New Delhi: When Reserve Bank of India (RBI) governor D. Subbarao reads out the mid-term monetary policy statement on Friday, concern about inflation, which dominated monetary and fiscal policy measures in the last one year, is likely to have been replaced by worries about economic growth.
In focus: Reserve Bank of India governor D. Subbarao. Tomohiro Ohsumi / Bloomberg
A confluence of recent developments, such as a slowing economy, a cash and credit crunch and declining oil and commodity prices, has led to the change and left economists and bankers unfazed about the Union government’s expanding fiscal deficit and borrowing plans.
Such developments have partially offset the alarm with which the impact of worsening fiscal deficit on inflation might have been viewed normally, they said.
In the last month, the government has lowered its forecast for this fiscal year’s economic growth. Simultaneously, other organizations making forecasts have also marked down economic growth, often by a bigger magnitude than the government.
The economic slowdown is expected to compress the economy’s aggregate demand, a measure that was the RBI’s target all year through monetary policy measures to rein in escalating prices.
The economic slowdown has been accompanied by increasing concern with which lenders across the world view companies’ business operations. Credit has dried up for Indian companies abroad and ,within India, banks show no signs of immediately reducing lending rates. In a tight operating environment, few companies have the space to increase prices, economists said.
On Wednesday, the macroeconometric model of the Delhi School of Economics and the Institute of Economic Growth (IEG) marked down the economic growth for 2008-09 by 60 basis points to 7%. The finance ministry earlier in the month marked it down by 25 basis points to 8%. One basis point is one-hundredth of a percentage point.

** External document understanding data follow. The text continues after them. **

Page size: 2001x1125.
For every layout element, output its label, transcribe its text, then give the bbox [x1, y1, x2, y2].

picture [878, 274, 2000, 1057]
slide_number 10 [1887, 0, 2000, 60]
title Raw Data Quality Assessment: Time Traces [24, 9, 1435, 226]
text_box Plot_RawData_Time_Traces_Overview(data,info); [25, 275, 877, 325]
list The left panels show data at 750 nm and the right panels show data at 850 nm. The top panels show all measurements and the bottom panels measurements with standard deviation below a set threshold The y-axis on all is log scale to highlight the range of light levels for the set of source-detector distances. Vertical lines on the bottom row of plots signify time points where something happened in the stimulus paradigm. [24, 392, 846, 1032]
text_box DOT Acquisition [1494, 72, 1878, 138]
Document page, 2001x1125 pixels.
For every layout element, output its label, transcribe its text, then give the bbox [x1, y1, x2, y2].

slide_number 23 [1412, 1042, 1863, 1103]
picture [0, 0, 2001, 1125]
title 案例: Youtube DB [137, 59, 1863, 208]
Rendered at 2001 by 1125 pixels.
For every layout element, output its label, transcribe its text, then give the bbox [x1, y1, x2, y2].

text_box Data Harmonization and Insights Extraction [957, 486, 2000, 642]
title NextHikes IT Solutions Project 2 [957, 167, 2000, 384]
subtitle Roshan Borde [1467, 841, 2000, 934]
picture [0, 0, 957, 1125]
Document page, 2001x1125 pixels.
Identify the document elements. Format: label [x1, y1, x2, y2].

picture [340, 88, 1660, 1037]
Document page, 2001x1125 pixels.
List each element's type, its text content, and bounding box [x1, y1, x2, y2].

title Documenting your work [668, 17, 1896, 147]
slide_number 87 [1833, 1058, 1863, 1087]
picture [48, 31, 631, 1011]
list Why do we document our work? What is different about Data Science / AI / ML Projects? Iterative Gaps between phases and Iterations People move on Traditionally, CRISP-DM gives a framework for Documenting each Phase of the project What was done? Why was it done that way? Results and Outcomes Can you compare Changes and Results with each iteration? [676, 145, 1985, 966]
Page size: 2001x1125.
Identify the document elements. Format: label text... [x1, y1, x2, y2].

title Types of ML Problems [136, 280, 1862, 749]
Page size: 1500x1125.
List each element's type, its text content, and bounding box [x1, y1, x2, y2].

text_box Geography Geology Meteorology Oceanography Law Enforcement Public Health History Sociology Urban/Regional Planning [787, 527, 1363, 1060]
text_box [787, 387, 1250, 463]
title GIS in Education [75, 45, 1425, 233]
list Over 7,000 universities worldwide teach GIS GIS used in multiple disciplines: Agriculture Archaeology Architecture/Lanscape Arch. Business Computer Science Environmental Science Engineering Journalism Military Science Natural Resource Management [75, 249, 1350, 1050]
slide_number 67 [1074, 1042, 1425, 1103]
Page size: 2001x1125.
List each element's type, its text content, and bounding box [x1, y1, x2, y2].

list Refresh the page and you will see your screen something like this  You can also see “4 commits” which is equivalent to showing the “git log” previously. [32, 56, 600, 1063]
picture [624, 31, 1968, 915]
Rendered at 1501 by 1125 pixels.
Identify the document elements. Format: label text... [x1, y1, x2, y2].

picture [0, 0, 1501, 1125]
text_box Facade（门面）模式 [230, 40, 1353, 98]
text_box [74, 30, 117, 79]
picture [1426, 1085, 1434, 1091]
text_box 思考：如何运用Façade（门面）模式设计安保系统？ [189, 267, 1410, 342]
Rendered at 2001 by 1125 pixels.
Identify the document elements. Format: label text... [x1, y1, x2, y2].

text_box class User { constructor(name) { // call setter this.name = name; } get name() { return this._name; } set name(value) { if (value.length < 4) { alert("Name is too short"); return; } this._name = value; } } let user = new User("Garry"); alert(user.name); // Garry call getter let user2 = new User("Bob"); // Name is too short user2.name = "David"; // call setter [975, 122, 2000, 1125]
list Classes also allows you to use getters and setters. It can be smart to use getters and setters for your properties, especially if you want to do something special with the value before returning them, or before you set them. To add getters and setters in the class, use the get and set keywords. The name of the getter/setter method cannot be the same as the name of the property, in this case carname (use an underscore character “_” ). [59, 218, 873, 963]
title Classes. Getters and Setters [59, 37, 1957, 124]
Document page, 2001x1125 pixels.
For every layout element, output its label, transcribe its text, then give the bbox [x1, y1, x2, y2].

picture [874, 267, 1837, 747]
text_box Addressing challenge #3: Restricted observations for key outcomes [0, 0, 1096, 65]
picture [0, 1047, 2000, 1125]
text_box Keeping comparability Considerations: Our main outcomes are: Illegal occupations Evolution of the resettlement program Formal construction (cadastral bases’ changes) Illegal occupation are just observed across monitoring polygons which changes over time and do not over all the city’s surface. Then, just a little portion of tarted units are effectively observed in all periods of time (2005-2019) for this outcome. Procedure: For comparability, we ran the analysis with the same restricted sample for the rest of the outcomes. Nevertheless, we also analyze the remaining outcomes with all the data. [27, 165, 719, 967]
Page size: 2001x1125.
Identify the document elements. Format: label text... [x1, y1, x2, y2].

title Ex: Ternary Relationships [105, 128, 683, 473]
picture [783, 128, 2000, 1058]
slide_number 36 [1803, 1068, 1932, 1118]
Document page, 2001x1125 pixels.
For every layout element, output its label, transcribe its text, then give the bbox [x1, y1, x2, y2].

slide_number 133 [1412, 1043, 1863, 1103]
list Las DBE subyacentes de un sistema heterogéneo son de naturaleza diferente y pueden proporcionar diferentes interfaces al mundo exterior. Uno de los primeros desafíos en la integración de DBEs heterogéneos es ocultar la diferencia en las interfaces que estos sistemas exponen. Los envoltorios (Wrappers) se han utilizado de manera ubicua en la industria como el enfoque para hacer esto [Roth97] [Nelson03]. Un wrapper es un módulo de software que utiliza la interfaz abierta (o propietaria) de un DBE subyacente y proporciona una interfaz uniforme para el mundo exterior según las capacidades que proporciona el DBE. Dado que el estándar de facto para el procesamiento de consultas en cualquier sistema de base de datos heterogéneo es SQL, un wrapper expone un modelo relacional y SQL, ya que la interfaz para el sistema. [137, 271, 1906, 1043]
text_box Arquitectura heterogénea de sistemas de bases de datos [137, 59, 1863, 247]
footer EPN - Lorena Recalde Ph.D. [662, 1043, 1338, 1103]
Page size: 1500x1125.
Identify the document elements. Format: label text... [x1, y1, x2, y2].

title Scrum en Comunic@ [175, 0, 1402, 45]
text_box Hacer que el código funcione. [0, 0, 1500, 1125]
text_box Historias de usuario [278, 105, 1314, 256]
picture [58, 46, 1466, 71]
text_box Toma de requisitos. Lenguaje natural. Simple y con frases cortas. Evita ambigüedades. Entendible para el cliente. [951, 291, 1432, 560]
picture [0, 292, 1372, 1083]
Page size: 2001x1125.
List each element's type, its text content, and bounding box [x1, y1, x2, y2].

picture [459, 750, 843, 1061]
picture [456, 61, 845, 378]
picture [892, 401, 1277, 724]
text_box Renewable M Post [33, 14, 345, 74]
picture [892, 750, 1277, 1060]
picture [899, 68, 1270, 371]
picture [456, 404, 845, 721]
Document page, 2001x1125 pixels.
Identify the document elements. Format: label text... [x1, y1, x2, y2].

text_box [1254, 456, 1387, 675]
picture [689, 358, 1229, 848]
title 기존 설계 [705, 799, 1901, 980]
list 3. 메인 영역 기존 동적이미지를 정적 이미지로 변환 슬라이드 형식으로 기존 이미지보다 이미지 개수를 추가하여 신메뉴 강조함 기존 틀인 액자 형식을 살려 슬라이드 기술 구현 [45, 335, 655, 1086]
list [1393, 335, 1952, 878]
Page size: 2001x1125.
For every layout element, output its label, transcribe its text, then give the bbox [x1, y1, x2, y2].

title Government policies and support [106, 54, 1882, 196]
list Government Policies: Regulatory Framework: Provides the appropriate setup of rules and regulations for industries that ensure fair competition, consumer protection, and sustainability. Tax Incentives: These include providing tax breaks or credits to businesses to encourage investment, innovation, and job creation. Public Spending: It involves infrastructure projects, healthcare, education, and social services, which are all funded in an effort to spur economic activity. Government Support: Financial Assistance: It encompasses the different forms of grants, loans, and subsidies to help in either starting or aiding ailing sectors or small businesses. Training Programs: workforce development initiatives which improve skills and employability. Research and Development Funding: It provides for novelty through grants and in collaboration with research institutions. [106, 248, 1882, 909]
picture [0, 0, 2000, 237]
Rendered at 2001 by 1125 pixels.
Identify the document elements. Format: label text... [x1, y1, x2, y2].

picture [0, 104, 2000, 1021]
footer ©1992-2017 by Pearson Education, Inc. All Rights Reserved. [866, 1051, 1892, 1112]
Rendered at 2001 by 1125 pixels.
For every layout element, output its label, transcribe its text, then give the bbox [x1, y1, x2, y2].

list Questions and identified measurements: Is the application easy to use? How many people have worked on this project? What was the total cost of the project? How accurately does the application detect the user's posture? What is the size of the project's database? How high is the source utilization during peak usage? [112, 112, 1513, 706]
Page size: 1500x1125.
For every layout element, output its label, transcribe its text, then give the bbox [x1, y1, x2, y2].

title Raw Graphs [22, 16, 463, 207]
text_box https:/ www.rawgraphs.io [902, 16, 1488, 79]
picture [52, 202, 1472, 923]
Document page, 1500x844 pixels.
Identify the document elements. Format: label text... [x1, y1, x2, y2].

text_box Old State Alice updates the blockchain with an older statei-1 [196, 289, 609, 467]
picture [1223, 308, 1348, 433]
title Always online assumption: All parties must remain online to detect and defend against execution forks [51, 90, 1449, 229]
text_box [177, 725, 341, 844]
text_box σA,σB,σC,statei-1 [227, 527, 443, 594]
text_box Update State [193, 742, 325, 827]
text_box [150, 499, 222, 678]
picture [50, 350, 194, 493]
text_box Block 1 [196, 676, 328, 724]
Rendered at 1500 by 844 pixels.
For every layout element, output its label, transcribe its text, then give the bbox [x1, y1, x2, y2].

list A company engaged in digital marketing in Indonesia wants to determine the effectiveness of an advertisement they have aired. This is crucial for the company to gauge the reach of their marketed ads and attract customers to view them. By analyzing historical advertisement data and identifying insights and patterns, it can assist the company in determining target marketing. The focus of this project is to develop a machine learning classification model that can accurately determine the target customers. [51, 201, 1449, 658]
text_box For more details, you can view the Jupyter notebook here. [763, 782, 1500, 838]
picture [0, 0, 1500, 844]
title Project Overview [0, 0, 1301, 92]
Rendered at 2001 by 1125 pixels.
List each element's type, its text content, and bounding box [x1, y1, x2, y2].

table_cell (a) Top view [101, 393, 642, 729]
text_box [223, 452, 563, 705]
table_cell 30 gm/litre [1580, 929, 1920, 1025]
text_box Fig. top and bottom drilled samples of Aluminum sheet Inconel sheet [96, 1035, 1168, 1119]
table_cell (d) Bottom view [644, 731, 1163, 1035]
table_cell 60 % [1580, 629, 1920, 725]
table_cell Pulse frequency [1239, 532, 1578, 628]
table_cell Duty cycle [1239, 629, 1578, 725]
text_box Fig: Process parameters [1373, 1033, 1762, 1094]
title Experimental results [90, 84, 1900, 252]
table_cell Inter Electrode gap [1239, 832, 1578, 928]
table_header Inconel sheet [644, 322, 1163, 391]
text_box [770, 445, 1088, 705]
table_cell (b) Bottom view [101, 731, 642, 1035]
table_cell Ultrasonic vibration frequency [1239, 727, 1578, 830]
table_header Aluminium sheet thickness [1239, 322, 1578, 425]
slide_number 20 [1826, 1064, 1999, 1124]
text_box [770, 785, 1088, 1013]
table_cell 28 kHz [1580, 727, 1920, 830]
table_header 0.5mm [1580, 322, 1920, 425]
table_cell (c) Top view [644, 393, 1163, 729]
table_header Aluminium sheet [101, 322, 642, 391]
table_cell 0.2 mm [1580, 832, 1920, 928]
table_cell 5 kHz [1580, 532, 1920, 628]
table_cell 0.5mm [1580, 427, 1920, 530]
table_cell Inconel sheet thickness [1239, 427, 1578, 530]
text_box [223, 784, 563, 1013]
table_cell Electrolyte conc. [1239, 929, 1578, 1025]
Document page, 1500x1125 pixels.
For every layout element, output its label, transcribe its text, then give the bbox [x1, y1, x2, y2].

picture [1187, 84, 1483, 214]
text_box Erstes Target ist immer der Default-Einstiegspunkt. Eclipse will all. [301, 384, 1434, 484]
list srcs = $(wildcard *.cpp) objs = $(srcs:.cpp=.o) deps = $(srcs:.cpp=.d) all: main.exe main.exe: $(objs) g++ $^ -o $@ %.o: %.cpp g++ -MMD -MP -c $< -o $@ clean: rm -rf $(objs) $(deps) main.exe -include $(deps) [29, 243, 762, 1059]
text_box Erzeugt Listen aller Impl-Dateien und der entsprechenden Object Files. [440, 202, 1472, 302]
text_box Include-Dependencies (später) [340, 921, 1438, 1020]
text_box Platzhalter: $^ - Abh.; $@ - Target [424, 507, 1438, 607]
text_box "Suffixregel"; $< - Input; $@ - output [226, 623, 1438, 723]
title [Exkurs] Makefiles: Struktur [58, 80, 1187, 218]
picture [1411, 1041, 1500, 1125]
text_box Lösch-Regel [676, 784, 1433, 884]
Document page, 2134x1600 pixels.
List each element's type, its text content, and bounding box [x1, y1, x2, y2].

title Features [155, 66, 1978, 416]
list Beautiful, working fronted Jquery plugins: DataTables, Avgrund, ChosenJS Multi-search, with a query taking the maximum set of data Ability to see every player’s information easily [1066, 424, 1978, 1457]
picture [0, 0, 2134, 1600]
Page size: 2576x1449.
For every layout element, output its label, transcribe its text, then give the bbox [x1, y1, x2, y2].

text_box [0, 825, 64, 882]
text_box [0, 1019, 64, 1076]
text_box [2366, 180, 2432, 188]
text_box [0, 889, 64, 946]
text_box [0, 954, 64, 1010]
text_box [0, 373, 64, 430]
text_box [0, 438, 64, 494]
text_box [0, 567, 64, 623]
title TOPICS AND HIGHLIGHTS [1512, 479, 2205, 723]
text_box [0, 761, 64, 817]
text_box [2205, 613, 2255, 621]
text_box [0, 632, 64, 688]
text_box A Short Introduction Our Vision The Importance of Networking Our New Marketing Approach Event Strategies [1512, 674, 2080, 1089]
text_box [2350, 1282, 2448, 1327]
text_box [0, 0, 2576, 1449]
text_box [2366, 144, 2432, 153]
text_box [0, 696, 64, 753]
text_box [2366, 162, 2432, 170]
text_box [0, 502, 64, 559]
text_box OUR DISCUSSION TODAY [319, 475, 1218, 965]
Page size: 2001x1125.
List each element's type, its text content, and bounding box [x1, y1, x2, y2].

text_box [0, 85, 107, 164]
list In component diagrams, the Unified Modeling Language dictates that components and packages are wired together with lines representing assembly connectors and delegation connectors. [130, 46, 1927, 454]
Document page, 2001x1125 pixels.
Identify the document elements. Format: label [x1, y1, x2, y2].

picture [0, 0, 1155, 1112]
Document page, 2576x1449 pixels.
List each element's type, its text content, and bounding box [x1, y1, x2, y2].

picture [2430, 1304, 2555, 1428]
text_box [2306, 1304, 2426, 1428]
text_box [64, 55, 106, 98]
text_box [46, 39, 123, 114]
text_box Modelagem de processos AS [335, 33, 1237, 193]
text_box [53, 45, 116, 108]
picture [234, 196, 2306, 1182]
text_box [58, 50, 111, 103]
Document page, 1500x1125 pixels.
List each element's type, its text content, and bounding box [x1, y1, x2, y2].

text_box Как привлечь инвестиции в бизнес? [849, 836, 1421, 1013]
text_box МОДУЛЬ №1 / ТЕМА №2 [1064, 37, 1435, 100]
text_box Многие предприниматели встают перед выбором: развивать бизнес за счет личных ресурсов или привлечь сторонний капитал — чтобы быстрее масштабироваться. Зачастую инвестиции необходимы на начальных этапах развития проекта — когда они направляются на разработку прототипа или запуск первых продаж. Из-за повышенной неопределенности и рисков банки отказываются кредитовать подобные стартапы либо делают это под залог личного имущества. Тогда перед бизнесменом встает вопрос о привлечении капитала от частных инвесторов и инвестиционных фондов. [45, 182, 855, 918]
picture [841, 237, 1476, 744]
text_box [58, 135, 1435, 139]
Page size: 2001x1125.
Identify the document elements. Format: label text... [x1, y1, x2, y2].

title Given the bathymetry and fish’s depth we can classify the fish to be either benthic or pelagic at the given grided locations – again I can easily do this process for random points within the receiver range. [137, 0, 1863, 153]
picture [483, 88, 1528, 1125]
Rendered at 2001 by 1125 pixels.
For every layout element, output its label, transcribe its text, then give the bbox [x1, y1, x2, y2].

Given the overall direction of forecasts of economic growth—downwards—there is slim chance of demand galloping ahead of supply and thereby pushing up price levels, said N.R. Bhanumurthy, associate professor at IEG.
Even the government’s formal announcement this week that it would incur an additional cash expenditure this year of Rs 1.05 trillion, about 80% of the budgeted fiscal deficit, is unlikely to boost demand to the extent that it could be considered inflationary, Bhanumurthy said.
“The global financial crisis is exerting pressure on all economies and perhaps it’s likely that we may overshoot the budget estimates (of deficit),” finance minister P. Chidambaram said at a conference in New Delhi on Wednesday.
The budget target is a fiscal deficit level of 2.5% (not including off balance sheet items such as oil bonds) of gross domestic product.